The protein TMEM147 is a novel regulator of cholesterol homeostasis in human cells
In terrestrial vertebrate animals, cholesterol is a major sterol lipid with multiple, critically important biological roles. In cells, it is a key constituent lipid of the plasma membrane, affecting its fluidity and stiffness and acting as an organizer of specialized membrane functional domains known as lipid rafts. It is a precursor for the synthesis of steroid hormones (for example estrogen, testosterone and corticosteroids), bile acids and vitamin D and it is also involved in cell signaling.

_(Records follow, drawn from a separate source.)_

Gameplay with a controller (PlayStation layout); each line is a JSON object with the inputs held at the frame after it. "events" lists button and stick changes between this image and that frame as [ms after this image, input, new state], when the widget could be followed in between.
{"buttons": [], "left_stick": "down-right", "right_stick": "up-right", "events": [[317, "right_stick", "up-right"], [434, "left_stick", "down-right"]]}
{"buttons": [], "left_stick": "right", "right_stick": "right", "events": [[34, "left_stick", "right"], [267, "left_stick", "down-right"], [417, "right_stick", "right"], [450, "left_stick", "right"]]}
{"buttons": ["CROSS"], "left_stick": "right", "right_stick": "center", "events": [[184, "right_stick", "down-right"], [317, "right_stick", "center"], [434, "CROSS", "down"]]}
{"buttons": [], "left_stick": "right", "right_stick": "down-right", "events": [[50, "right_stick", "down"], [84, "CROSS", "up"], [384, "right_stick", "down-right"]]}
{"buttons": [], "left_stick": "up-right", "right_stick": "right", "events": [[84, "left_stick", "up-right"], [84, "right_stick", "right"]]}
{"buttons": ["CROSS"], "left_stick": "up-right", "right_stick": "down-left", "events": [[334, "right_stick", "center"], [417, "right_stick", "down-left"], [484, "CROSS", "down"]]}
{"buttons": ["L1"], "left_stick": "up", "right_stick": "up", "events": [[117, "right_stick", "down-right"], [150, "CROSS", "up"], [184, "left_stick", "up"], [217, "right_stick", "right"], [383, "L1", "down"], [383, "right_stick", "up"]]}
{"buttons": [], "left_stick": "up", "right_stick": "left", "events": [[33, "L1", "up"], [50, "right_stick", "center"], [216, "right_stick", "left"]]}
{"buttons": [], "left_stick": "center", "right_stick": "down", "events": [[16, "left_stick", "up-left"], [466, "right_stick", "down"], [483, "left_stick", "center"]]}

Cholesterol is supplied from our diet but also synthesized by cells de novo in the tubular compartment of their extended membranous network, the endoplasmic reticulum (ER). The cellular pool of cholesterol is determined by the balance of uptake of dietary cholesterol, its cellular biosynthesis, its conversion to storage forms (cholesterol esters), and its export. Thus, cholesterol homeostasis is a complex choreography relying on these different processes. Genetic mutations affecting these processes, for example in genes encoding sterol reductase enzymes catalyzing the later steps of cholesterol synthesis or the receptor mediating cholesterol uptake, are the cause of serious human diseases in cholesterol metabolism. The quest, therefore, to better characterize the molecular and cellular pathways underpinning cholesterol homeostasis remains as important and necessary as ever and a focal point of research interest.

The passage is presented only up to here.